A Kentucky woman Friday filed an emergency class-action lawsuit, asking a Jefferson County judge to allow her to terminate her pregnancy. It’s the first lawsuit of its kind in Kentucky since the state banned nearly all abortions in 2022 and one of the only times nationwide since before Roe v. Wade in 1973 that an adult woman has asked a court to intervene on her behalf and allow her to get an abortion.
Enshrining it is fine. But taking a weak stance to link it to an amendment that never had it in mind, well, opens you up for its interpretation to get overturned.
Seriously! Remember how when they wrote the 2nd ammendmen, they absolutely had modern firearms in mind, right? How is bodily autonomy a “weak stance”?

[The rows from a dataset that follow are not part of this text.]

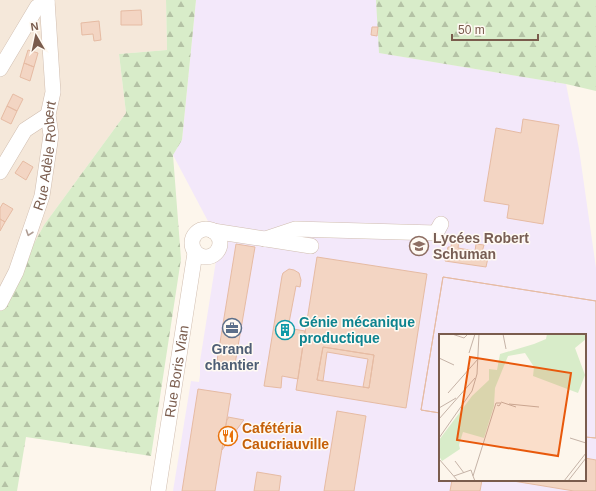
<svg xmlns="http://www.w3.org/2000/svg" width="596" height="491" font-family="Helvetica,sans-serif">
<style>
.residential{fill:#f5e8da}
.education{fill:#f3e8fa;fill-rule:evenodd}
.forest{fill:url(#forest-firs)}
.building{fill:#f3d5c3;stroke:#e6bba3;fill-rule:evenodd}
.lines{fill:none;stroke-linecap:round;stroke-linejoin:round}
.minor-casing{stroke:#d1beb0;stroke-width:16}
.minor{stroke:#fff;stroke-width:15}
.oneway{stroke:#af9d94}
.labels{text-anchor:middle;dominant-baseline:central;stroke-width:3;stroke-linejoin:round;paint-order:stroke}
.street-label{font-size:14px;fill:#7a5c4d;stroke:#fffaf3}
.education-label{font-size:14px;font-weight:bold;fill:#785e54;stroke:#fffaf3;text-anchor:start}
.culture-label{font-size:14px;font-weight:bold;fill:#0d838f;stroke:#fffaf3;text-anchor:start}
.service-label{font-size:14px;font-weight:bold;fill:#4e5e75;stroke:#fffaf3}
.food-label{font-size:14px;font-weight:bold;fill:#c56008;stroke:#fffaf3;text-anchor:start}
.inset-road{fill:none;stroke:#c5b3a7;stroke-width:1}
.view{fill:#e8590c;fill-opacity:0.15;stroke:#e8590c;stroke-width:2}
.inset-edge{fill:none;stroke:#7a5c4d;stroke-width:2}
</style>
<defs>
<pattern id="forest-firs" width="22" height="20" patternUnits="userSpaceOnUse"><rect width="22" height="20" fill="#d8ecc9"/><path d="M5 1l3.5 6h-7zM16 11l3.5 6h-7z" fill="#b4c2a5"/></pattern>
</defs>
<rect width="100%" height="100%" fill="#fdf6ec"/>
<path class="residential" d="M0 0H166L167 50 119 54 126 113 44 225 0 307Z"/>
<path class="education" d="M196 0H376L380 53 566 84 579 149 596 268V491H173L191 381 199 382 200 375V361L219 242 173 155 182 140ZM440 335H585V480H440Z"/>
<path class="forest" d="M166 0H196L182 140 173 155 181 259 151 456 26 437 17 491H0V307L44 225 126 113 119 54 167 50Z
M376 0H596V91L566 84 379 53Z"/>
<path class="building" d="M141 10 142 25H121V11Z
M99 21 101 40 94 41 93 34 82 35 81 23Z
M372 27H378L377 36 371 35Z
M28 50 38 53 34 67 24 63Z
M24 63 34 67 30 81 20 77Z
M13 94 23 99 17 111 7 106Z
M7 106 17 111 11 124 1 119Z
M523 119 559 125 543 224 507 218 509 205 484 201 496 128 521 133Z
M23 161 33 167 26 180 15 173Z
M3 203 13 209 5 222 0 219V208Z
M0 219 5 222 0 231Z
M452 240 459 241 458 248 475 251 476 244 484 245 482 252 489 253 486 267 445 261 448 247H451Z
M236 244 255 247 235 364 217 361Z
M317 257 427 274 406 408 296 390ZM323 347 374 355 369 388 317 380Z
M289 269 294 270 299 273 301 280 300 287 296 286 288 328 305 331 298 379 282 376 281 388 264 386 282 276 283 273Z
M443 277 596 301V438L585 437V335H440V413L421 410Z
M443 277 596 301V438L585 437V335H440V413L421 410Z
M323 347 374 355 369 388 363 387 368 359 327 352 323 381 317 380Z
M198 389 231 394 215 491H182Z
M337 411 366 416 354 491H324Z
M228 417 244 420 243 421 222 450 227 419H228Z
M585 458 596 460V491H574L507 480H585Z
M257 472 281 476 279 491H254Z
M452 480H482L480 491H450Z"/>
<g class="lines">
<defs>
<g id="minor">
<path d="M0 69 37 7 47 2"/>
<path d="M0 172 25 130 48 115"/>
<circle cx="206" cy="243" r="14"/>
<path d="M213 231 311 246"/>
<path d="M265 239 295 229 436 233 441 224"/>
<path id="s1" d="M0 303 16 272 42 196 51 135 48 115 53 92 47 0"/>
<path id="s2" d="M158 491 195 253"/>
</g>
</defs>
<use href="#minor" class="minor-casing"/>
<use href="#minor" class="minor"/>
</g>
<defs><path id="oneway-chevron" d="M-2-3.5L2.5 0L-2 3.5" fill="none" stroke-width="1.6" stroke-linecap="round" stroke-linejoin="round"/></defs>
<use class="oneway" href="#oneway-chevron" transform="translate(29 233) rotate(109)"/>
<defs>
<symbol id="school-ring" viewBox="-11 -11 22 22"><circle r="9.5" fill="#fffaf3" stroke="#8d6e63" stroke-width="1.5"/><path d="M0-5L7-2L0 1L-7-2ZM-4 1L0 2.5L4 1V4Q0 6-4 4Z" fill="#8d6e63"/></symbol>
<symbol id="office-ring" viewBox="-11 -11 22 22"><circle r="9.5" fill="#fffaf3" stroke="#5c6f8a" stroke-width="1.5"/><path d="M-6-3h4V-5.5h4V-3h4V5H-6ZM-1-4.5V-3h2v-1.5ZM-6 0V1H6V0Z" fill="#5c6f8a"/></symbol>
<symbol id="building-ring" viewBox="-11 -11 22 22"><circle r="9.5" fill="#fffaf3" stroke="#0f9aa8" stroke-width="1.5"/><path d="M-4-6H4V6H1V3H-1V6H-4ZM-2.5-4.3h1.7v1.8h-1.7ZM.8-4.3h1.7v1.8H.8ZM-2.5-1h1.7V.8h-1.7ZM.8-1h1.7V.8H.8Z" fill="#0f9aa8"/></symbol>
<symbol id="restaurant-ring" viewBox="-11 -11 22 22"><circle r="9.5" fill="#fffaf3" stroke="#e8710a" stroke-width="1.5"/><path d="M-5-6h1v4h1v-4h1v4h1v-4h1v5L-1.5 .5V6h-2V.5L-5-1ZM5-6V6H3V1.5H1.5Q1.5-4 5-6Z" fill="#e8710a"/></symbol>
</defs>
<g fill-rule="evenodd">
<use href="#school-ring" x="408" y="235" width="22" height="22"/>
<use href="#office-ring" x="221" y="317" width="22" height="22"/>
<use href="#building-ring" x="274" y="319" width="22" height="22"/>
<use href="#restaurant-ring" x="217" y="425" width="22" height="22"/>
</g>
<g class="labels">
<g class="street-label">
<text stroke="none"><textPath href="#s1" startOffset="156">Rue Adèle Robert</textPath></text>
<text stroke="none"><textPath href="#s2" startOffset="121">Rue Boris Vian</textPath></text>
</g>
<g class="education-label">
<text x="433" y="238">Lycées Robert<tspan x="433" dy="16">Schuman</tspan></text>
</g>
<g class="culture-label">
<text x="299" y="322">Génie mécanique<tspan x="299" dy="16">productique</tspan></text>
</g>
<g class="service-label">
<text x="232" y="349">Grand<tspan x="232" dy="16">chantier</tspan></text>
</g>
<g class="food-label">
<text x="242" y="428">Cafétéria<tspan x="242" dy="16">Caucriauville</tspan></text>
</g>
</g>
<g transform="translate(439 334)">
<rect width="147" height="147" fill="#fdf6ec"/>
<path d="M108 0H147V5L136 14 146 41 139 59 94 42 95 33 86 19 69 22 56 54 55 72 45 104 24 98 20 111 21 115 3 127 0 122V106L33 62 50 46V35L58 36 61 20 95 10 107 5Z" fill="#d8ecc9"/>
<path class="inset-road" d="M13 0 25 4 29 0M64 0 67 15M30 19 36 0M0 24 15 31M9 59 39 25M62 68 77 73M70 70 100 73M0 74 17 64M0 85 36 44M0 104 33 57 38 40 40 0M131 104 147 109M0 125 19 147M16 127 25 139M15 142 32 136 34 142M36 147 34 142 57 69H62L60 72 58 71M125 147 147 119M129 147 147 124"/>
<path class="view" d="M31 23 132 39 119 122 18 106Z"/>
<rect width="147" height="147" class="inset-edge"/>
</g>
<g transform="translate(36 36) rotate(351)" stroke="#fffaf3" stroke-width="3" paint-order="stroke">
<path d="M0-3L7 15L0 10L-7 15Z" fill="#7a5c4d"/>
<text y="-6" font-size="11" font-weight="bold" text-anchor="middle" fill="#7a5c4d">N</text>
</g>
<path d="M452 34v6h86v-6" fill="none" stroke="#7a5c4d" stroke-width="2"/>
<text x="458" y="34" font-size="12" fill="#7a5c4d" stroke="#fffaf3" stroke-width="3" paint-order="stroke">50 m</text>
</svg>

It’s not weak. Originalism is weak. It basically asserts that the constitution and all amendments must have been written by psychics who could predict every situation that would arise in the future, forever.
Of course things written decades or centuries ago couldn’t predict what’s relevant today or five decades from now, so of course they should be open to interpretation as the needs of society change. It’s the difference between following the spirit or the letter of the law, and it’s why most laws aren’t merely prescriptive, but outline motivations and goals.
Not really. The constitution is a living document and was meant to grow with the times.
The problem is that it’s next to impossible to add amendments to the constitution now due to how divided the nation is. This means that in order for abortion to receive protection under the constitution, it would need to be tied to an existing amendment that was not drafted with abortion in mind.
That’s why it’s so crucial to make arguments like “abortion is bodily autonomy” rather than “abortion is a guaranteed right under the xth amendment.”
You are contradicting yourself all over the place in these comments.
Okay.
They were arguing against the term “originalist”. Guess you missed that bit.